PROBLEM DETAILS =>
The answer should hold only the lines from the beginning of the listing below to the line containing "right front paw: (81, 347)", both included, with every picture left out.
┄┄┄┄┄┄┄┄┄┄┄┄┄┄┄┄┄┄┄┄
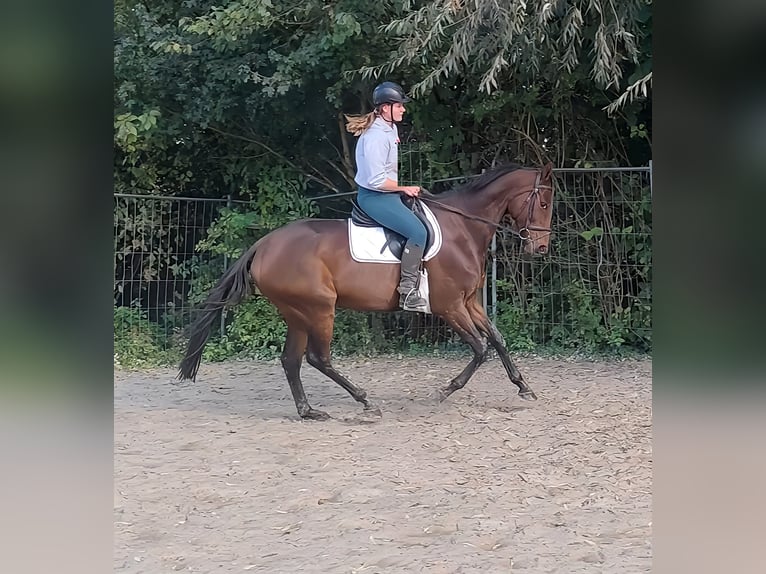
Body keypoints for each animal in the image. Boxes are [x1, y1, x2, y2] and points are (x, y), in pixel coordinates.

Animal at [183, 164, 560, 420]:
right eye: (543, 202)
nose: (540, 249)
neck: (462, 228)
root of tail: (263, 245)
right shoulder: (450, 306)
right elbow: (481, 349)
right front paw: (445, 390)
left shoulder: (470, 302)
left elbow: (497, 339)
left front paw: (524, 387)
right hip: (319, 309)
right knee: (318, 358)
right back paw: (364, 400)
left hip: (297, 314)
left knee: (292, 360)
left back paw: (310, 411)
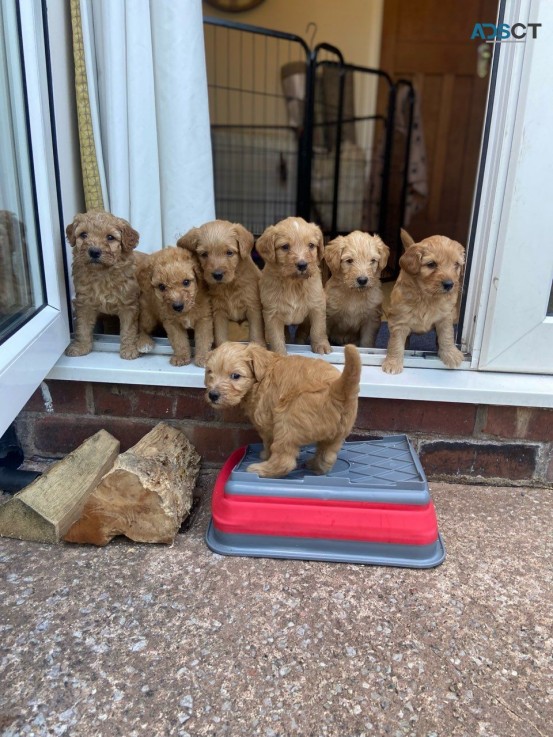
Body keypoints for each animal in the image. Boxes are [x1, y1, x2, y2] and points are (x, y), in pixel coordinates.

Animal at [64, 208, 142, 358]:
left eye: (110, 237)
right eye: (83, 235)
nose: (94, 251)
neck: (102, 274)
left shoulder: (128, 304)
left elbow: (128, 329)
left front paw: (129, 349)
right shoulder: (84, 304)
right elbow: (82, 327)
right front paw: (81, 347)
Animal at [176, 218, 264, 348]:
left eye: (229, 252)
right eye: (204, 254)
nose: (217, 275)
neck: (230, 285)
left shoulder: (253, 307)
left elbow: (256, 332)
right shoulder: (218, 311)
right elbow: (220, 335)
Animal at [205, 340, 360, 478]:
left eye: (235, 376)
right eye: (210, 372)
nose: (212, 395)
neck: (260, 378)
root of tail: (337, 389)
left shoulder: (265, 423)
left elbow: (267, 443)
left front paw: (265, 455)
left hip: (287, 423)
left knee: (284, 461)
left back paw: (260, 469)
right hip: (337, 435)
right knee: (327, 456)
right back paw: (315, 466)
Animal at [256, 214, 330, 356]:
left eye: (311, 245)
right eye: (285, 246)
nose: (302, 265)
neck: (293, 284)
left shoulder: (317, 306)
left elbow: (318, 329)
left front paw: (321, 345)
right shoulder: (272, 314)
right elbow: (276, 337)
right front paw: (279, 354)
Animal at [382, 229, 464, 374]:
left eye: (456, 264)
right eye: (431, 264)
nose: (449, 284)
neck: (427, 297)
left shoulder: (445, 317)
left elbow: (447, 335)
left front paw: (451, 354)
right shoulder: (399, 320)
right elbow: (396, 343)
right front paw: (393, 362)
┄┄┄┄┄┄┄┄┄┄┄┄┄┄┄┄┄┄┄┄
TASK OUTPUT =>
Body keypoints for each animal in the image. Boxes are [x1, y1, x2, y2] and points are (x, y), in pixel coordinates.

Animal at [183, 164, 560, 420]:
right eye: (543, 202)
nose: (540, 249)
neck: (462, 228)
root of tail: (263, 245)
right shoulder: (450, 306)
right elbow: (481, 349)
right front paw: (445, 390)
left shoulder: (470, 302)
left elbow: (497, 339)
left front paw: (524, 387)
right hip: (319, 309)
right knee: (318, 358)
right back paw: (364, 400)
left hip: (297, 314)
left knee: (292, 360)
left back paw: (310, 411)
Body keypoints for each animal in the image. Boxes are [x1, y1, x2, y2] and points are (x, y), in pixel coordinates.

Animal at [64, 208, 142, 358]:
left eye: (110, 237)
right eye: (83, 235)
nose: (94, 251)
neck: (102, 274)
left shoulder: (128, 304)
left elbow: (128, 329)
left front paw: (129, 349)
right shoulder: (84, 304)
right elbow: (82, 327)
right front paw: (81, 347)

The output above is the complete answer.